[Work item]
The lines to return are those below that contain the word "does".

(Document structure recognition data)
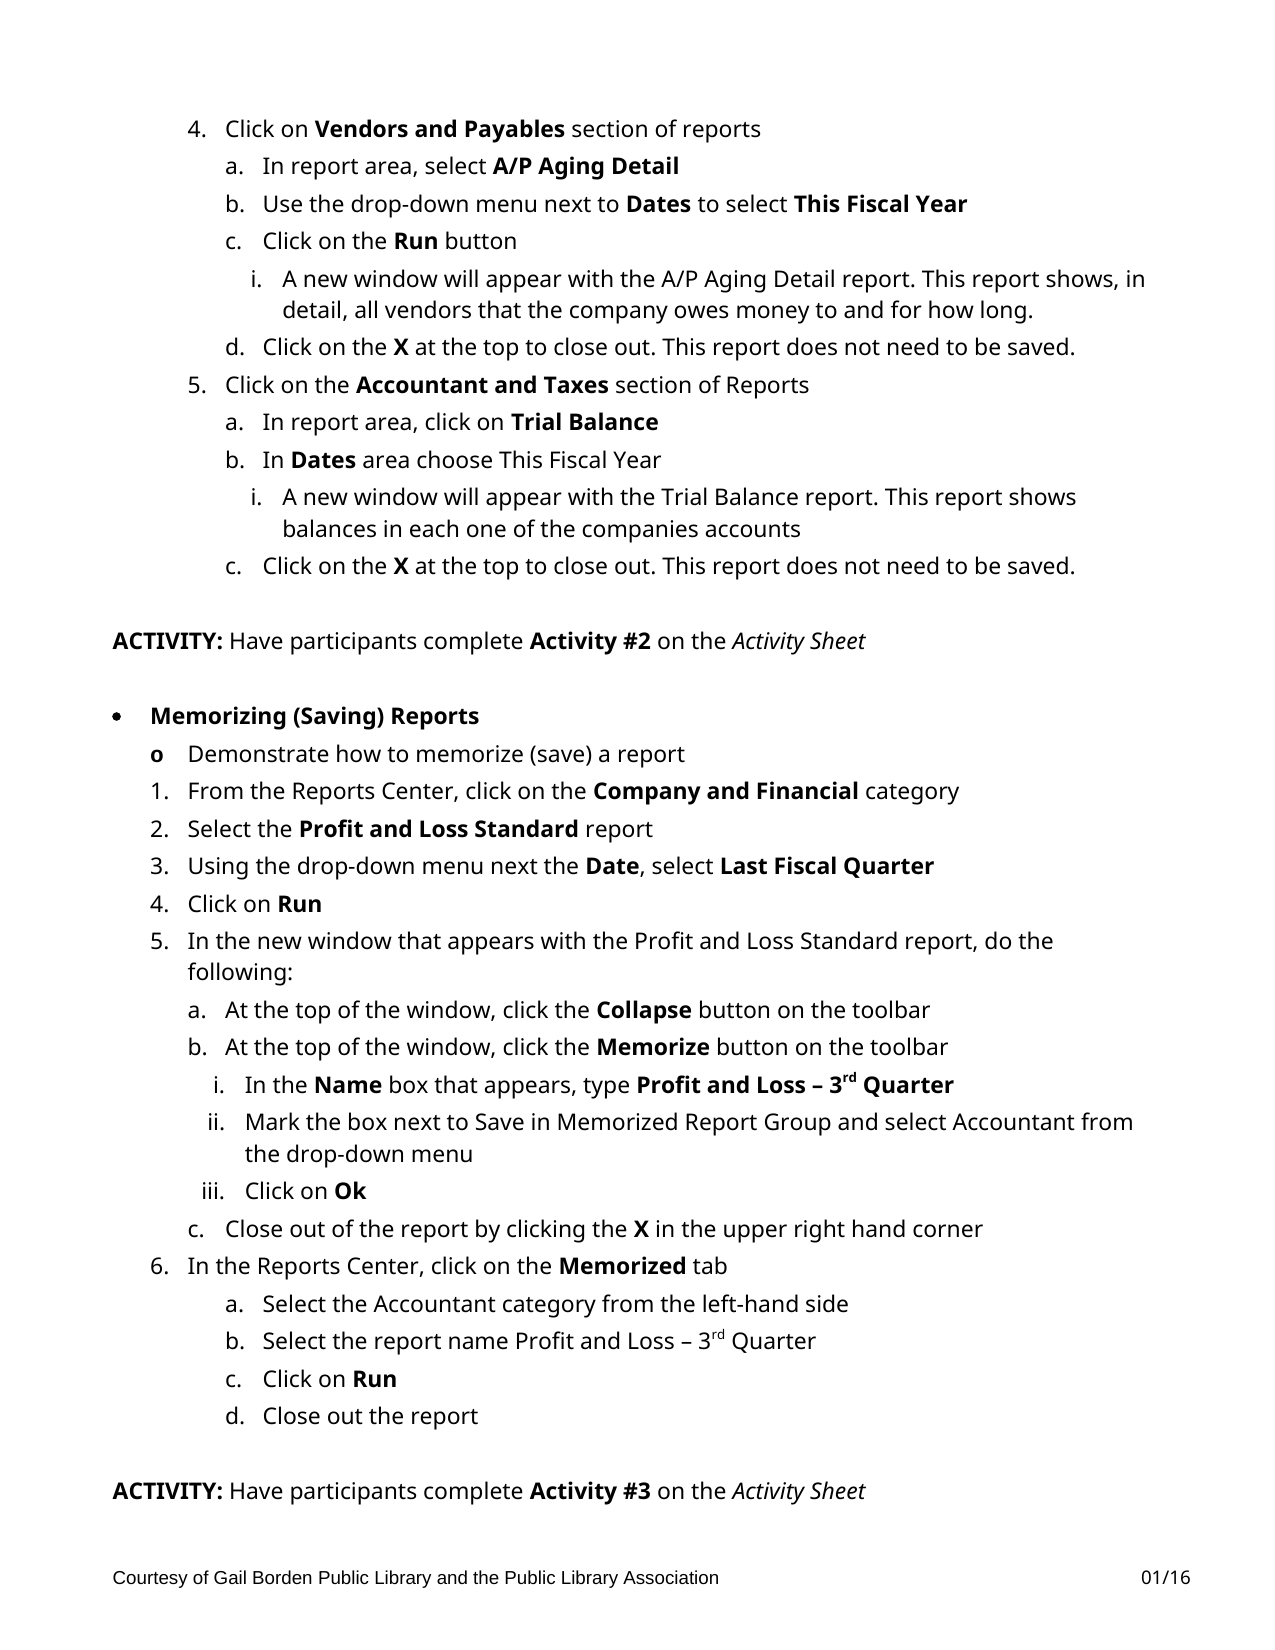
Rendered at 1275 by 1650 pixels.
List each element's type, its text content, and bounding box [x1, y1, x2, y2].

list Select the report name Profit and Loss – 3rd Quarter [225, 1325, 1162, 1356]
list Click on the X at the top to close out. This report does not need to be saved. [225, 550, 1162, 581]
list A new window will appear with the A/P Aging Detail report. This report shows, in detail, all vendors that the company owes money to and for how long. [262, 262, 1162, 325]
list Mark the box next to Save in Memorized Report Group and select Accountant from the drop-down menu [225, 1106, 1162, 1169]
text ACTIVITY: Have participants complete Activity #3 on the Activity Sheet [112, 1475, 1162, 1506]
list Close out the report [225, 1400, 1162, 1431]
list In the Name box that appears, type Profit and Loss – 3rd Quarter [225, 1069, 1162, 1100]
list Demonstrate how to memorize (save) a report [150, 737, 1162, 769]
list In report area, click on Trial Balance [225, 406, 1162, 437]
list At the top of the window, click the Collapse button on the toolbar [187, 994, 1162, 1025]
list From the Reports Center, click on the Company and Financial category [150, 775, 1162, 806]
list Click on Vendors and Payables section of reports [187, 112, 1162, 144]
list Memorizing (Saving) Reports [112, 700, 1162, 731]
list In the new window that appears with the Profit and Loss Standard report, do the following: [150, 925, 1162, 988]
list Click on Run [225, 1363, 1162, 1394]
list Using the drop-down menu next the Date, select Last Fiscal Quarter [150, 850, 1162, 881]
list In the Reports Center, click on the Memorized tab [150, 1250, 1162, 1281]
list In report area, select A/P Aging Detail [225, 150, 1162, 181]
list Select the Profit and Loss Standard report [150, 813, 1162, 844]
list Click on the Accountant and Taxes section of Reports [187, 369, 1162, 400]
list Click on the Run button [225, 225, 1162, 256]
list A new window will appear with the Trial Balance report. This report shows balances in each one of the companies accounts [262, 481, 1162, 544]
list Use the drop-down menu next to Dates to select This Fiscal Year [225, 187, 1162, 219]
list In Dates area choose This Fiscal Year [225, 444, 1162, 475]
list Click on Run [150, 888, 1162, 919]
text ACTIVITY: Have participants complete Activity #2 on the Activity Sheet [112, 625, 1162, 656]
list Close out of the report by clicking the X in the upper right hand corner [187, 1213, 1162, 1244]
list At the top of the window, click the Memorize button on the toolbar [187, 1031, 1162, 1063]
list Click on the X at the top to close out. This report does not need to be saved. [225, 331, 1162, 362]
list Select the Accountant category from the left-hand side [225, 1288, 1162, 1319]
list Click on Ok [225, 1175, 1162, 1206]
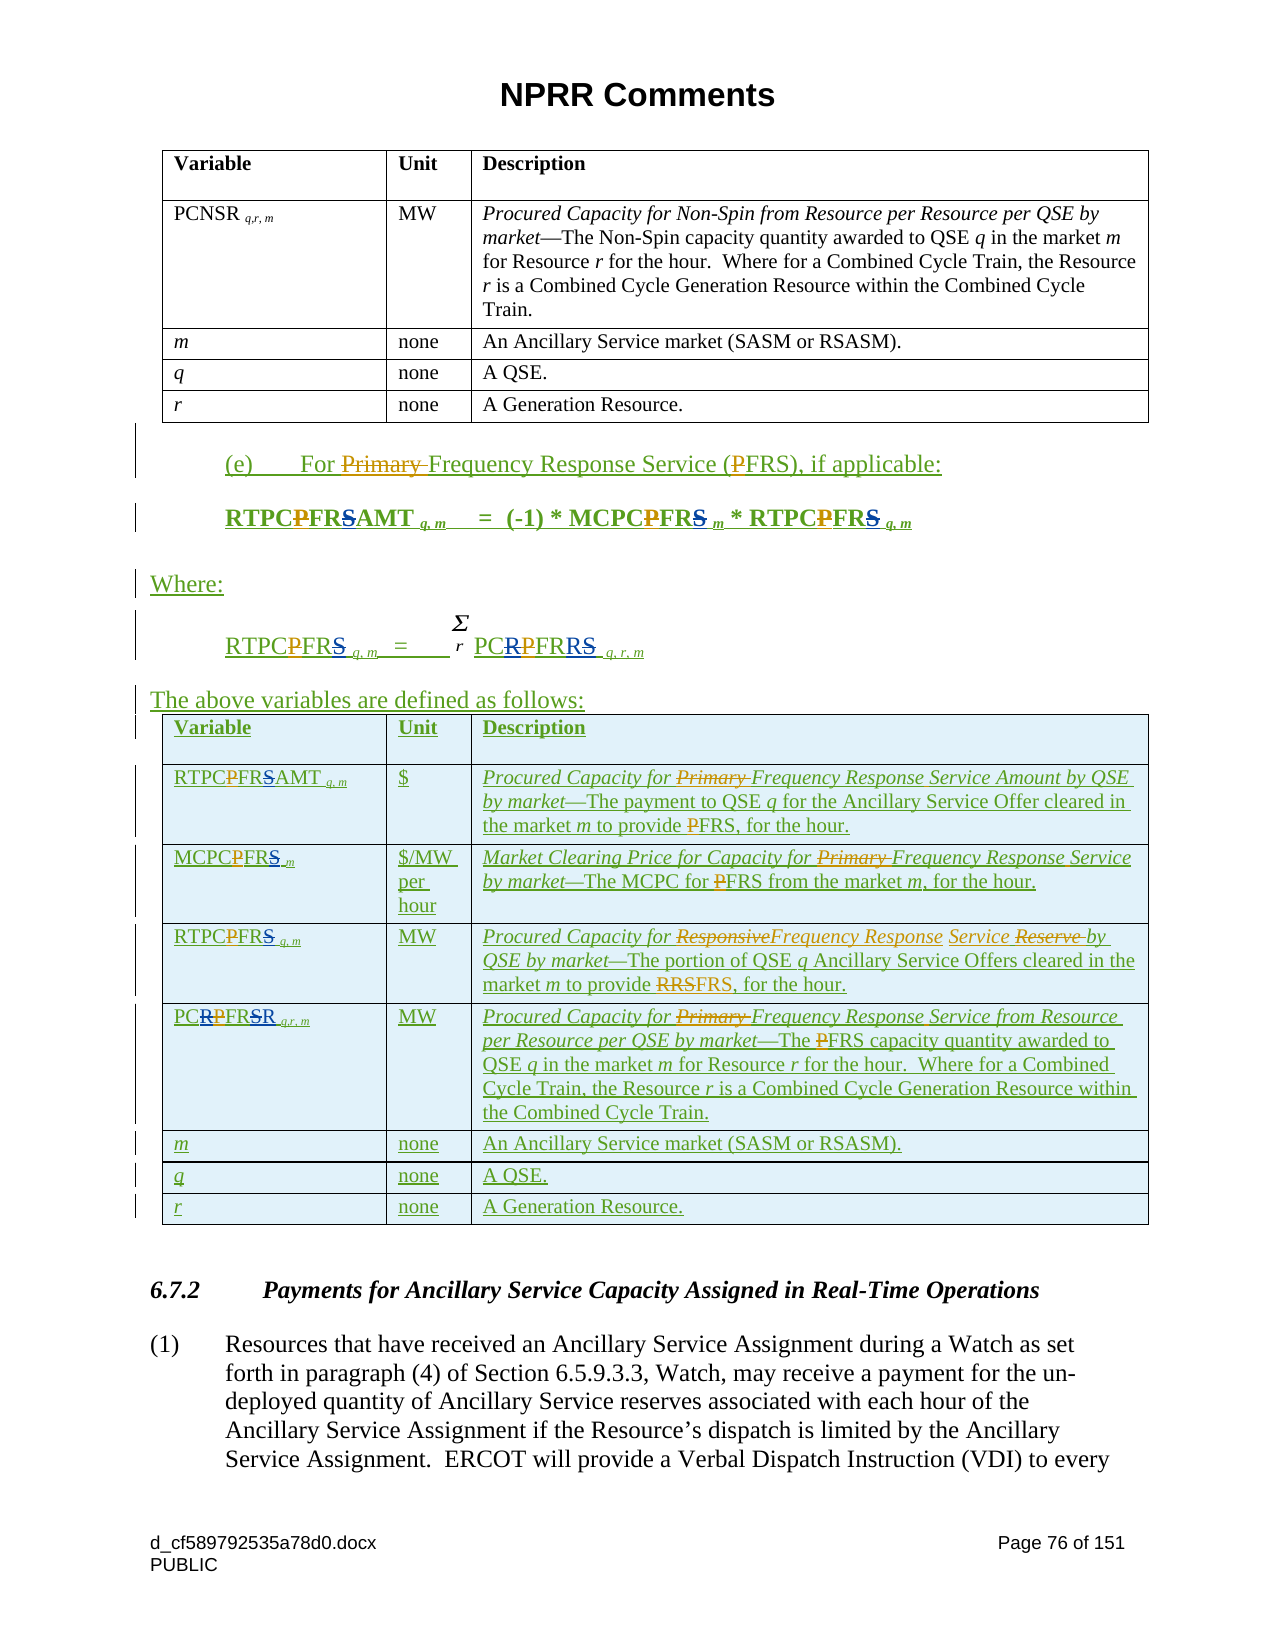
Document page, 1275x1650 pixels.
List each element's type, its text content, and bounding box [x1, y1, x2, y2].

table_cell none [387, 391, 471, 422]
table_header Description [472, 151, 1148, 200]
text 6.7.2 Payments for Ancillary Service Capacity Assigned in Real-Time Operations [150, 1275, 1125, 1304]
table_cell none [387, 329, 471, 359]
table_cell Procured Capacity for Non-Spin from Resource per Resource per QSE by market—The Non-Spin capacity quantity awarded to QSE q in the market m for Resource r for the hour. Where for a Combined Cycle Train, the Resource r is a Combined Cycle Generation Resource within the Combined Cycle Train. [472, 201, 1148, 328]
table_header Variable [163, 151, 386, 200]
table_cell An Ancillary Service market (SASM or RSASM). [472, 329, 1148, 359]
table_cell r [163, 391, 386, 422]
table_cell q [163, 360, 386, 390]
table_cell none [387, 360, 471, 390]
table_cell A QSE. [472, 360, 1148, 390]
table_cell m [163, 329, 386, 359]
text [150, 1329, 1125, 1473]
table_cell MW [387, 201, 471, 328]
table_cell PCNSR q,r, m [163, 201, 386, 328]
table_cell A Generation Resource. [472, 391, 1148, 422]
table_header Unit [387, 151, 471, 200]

[Answer area]
list Click on the X at the top to close out. This report does not need to be saved. [225, 550, 1162, 581]
list Click on the X at the top to close out. This report does not need to be saved. [225, 331, 1162, 362]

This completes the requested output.